M. 23 : la grande

On aura tout vu et entendu sur l’insécurité qui prévaut au Nord-Kivu. La dernière nouveauté en date est la surprenante justification, par le M. 23, de son entrée en rébellion contre le pouvoir en place à Kinshasa pour réclamer la vérité des urnes. L’affaire appelle naturellement un paquet d’interrogations. Le premier constat à faire est que ce groupe armé n’a jamais signalé son existence ni pendant l’enrôlement des électeurs, ni pendant la campagne électorale, encore moins au moment de la publication des résultats de la présidentielle et des législatives nationales par la CENI (Commission Electorale Nationale Indépendante).

Que le « Mouvement du 23 Mars 2009 » surgisse de nulle part, 7 mois après l’organisation des scrutions présidentiel et législatifs, pour évoquer les fraudes électorales massives et y trouver matière à semer la mort au Nord-Kivu, ne peut qu’intriguer. Quel argumentaire ces mutins pourraient-ils opposer aux compatriotes soucieux de savoir à quelle fin ils ont résolu de s’engouffrer dans un débat qui fait rage sur la scène nationale depuis le 28 novembre 2011 ?
Puisque le colonel Sultani Makenga et ses troupes viennent de se découvrir une vocation de démocrates, c’est l’occasion de leur demander de définir, clairement, à l’intention des millions de Congolaises et Congolais, le rôle qu’ils auraient joué en 2011 pour faire échec aux opérations planifiées de tricherie électorale. L’heure étant à la recherche rétroactive de la vérité des urnes, qu’il plaise aux responsables du M. 23, alors planqués dans le CNDP auraient, de s’expliquer sur leurs interférences dans les opérations préélectorales et dans les bureaux de vote. Car, les rapports de différentes missions d’observation euro-américaines les épinglent au nombre de promoteurs et encadreurs des fraudes électorales au Nord-Kivu.

Une stratégie diabolique pour dédouaner Kigali


Il n’est pas nécessaire d’être un grand analyste politique pour réaliser que le prétexte de la recherche de la vérité des urnes brandi par le M. 23 pour légitimer sa mutinerie contre les FARDC (Forces Armées de la République Démocratique du Congo) relève d’une stratégie diabolique. Celle-ci ne vise rien d’autre que de chercher à dédouaner le régime en place à Kigali, actuellement en grande difficulté de convaincre la communauté internationale de sa non implication dans la perturbation de la paix au Nord-Kivu.
Promoteur des rébellions qui secouent l’Est du pays depuis 1996 (AFDL, RCD, CNDP, M. 23), le Rwanda ne sait plus comment masquer son jeu malsain de voisin opposé au retour de la paix et de la stabilité au Congo. Malheureusement pour le M. 23, qui veut faire l’avocat du diable, la mayonnaise de l’escroquerie refuse de prendre. Les Congolais peuvent, de ce point de vue, se réjouir de découvrir petit à petit, grâce aux maladresses des ennemis de la paix dans leur pays, l’origine de l’insécurité récurrente qui frappe le Nord-Kivu depuis deux décennies.
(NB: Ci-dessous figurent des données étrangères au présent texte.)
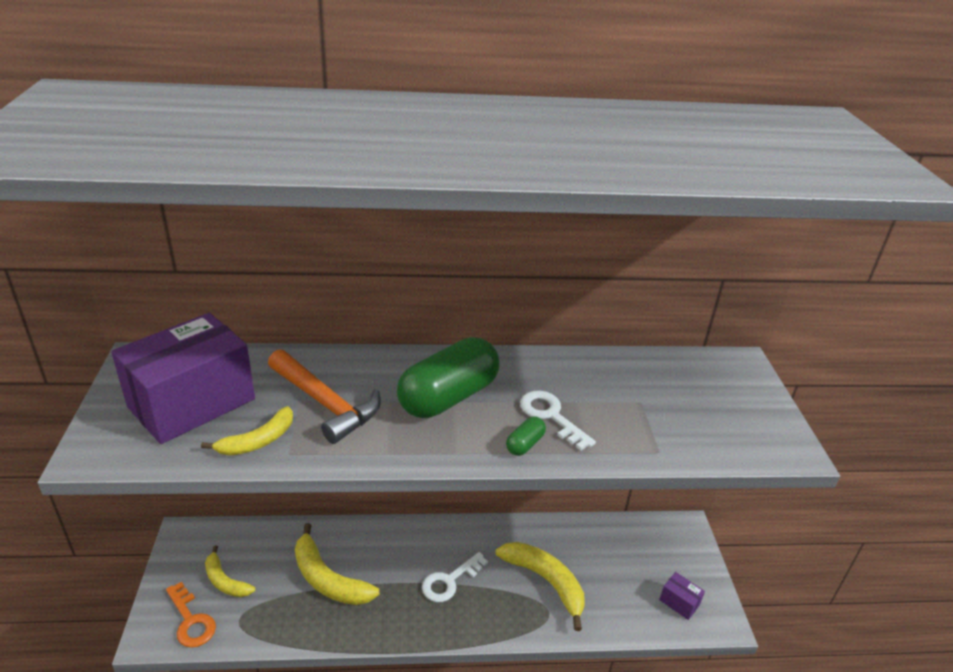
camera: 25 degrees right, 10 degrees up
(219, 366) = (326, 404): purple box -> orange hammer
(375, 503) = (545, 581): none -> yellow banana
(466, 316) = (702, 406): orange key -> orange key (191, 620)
Faire échouer le plan de balkanisation


Le plus dur à faire désormais par le peuple congolais, c’est d’être plus vigilant que par le passé en vue d’éventrer le plan de balkanisation du Congo. Le réveil tardif de leurs gouvernants, qui donnaient l’impression de n’être pas à l’aise face aux preuves de trahison qui s’accumulaient contre leurs homologues rwandais, est un motif de réconfort pour tous.
A présent que les officiels congolais analysent la situation sécuritaire du Nord-Kivu avec le même regard et le même état d’esprit que le commun de leurs compatriotes, il va être difficile au régime de Kigali et à ses complices internes de continuer de parler d’une crise politico-militaire congolo-congolaise au Nord-Kivu. Dans le contexte actuel, les mensonges de Kagame et ses collaborateurs ne peuvent prendre corps dans le débat politique congolais que si certains de nos compatriotes qui détiennent l’imperium acceptent de les accréditer.